The ranks of homeowners taking a break on their mortgage payments during the pandemic continues to thin, with the share of mortgages in forbearance dropping for the 11th week in a row to 4.22 percent.
But about 2.1 million homeowners remain in forbearance, and close to half of those borrowers haven’t made a payment in more than a year, according according to a weekly survey by the Mortgage Bankers Association.
The MBA’s weekly Forbearance and Call Volume Survey shows lower forbearance rates among homeowners with mortgages backed by Fannie Mae and Freddie Mac (2.24 percent) compared to loans funded by private investors (8.26 percent).
Share of mortgage loans in forbearance
Before the pandemic, only about 0.25 percent of mortgages were in forbearance. But the numbers have shown dramatic improvement since the share of loans in forbearance peaked at 8.55 percent in June.
“The opening of the economy, as the successful vaccination effort continues, should lead to further reductions in the forbearance share,” MBA Chief Economist Mike Fratantoni said. “However, many homeowners continue to struggle. Borrowers who are reaching the end of their forbearance term should reach out to their servicer to review their options.”

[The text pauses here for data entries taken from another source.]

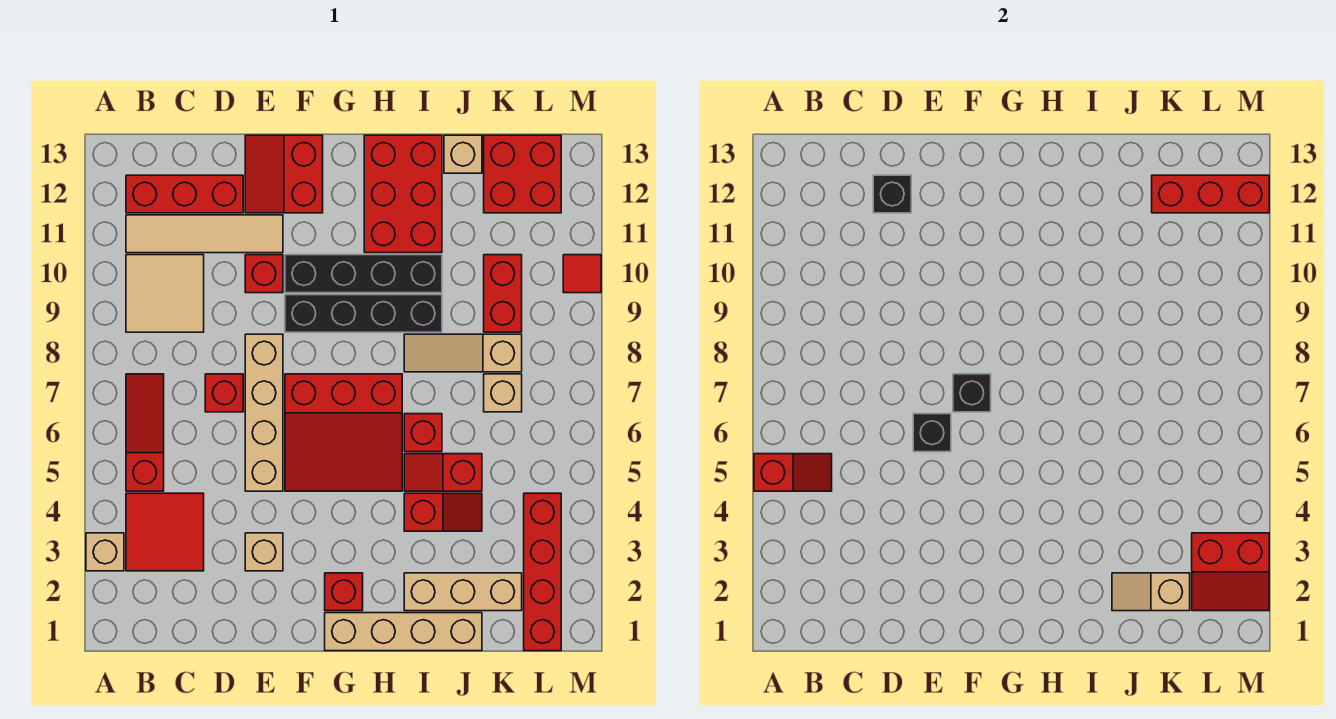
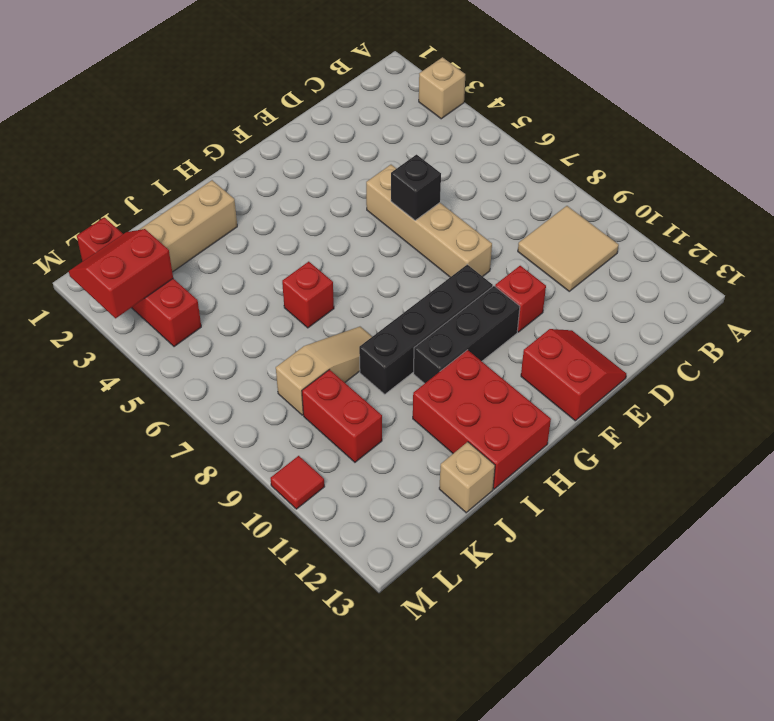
black brick F10:H10 level 1 -> black brick F10:I10 level 1
none -> red tile B3:C4 level 1
none -> red slope B5:B7 level 1 top 5
none -> tan tile B11:E11 level 1
none -> red brick B12:D12 level 1

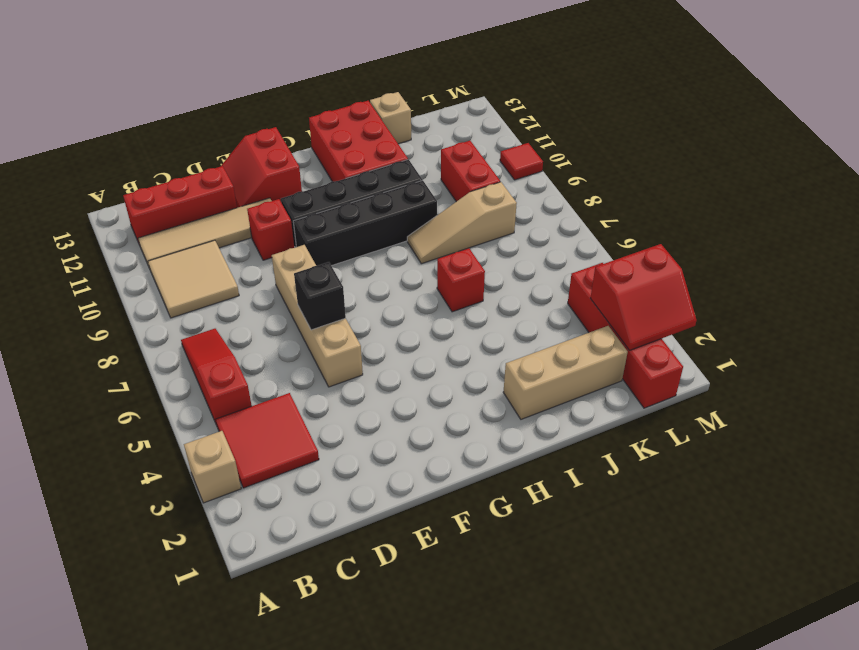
none -> red brick D7 level 1
none -> tan brick E3 level 1
none -> red slope F5:H7 level 1 top 7
none -> tan brick G1:J1 level 1

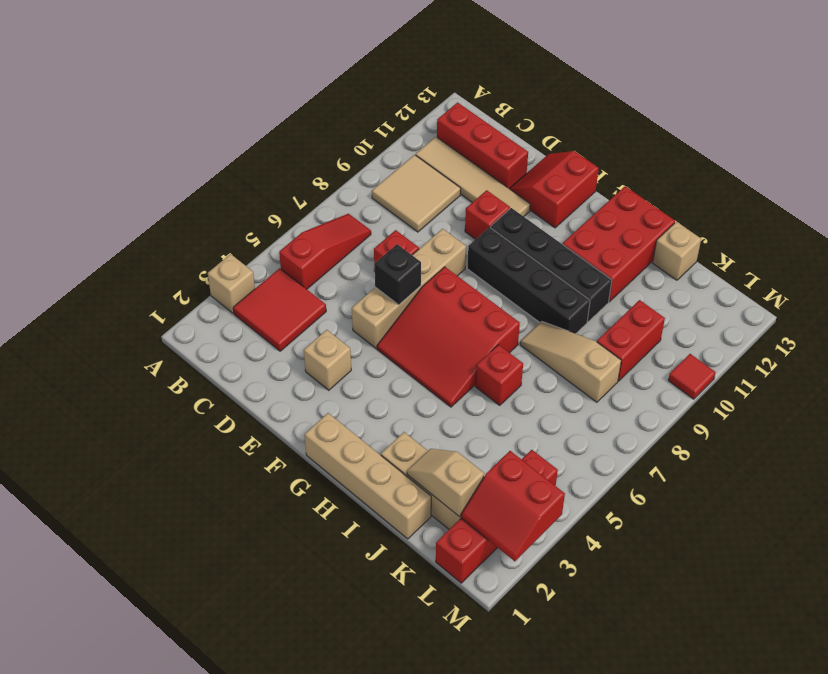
none -> red brick G2 level 1
none -> red slope I4:J4 level 1 top I
none -> red slope I5:J5 level 1 top J
none -> tan brick K7 level 1

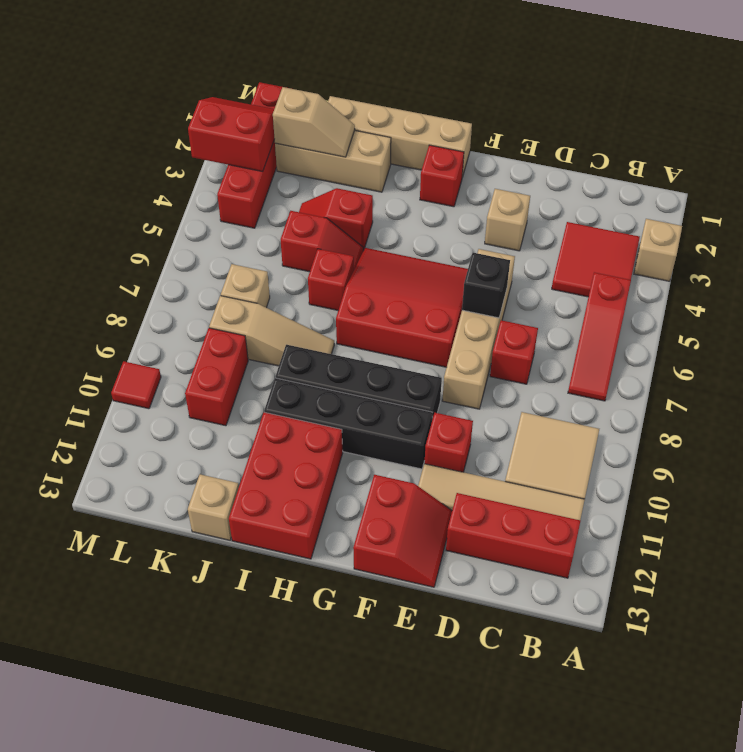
none -> red brick K12:L13 level 1
none -> red slope A5:B5 level 2 top A
none -> black brick D12 level 2
none -> black brick F7 level 2

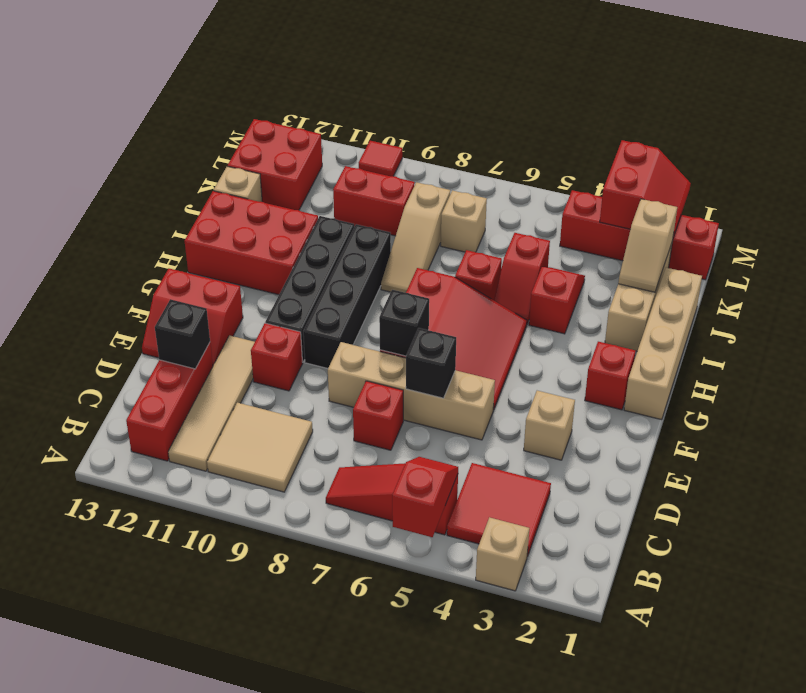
none -> red brick K12:M12 level 2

Most of those still in forbearance (83 percent) have already requested an extension, and more than half if that group have been in forbearance for more than 12 months, Fratantoni said.
Borrowers with mortgages backed by Fannie Mae, Freddie Mac, FHA, VA and USDA can be in COVID forbearance for up to 18 months, with many borrowers scheduled to hit their 18-month program eligibility limit at the end of September.

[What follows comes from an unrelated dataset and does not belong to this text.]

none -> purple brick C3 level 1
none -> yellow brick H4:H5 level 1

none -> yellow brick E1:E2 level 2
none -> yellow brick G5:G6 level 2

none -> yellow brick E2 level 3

Depending on the type of loan they have, they may be able to enter into a repayment plan, apply for a loan modification, or defer repayment until they refinance or sell their home. Homeowners and renters can learn more about their options on the Consumer Financial Protection Bureau’s website.
According to a recent analysis by Black Knight, most borrowers who have already left forbearance have either resumed payment on their loans, or paid them off. That, along with a proposed moratorium on foreclosures through Dec. 31, 2021, helps lower the risk of a wave of foreclosures on the scale seen during the downturn that followed the 2007-09 recession.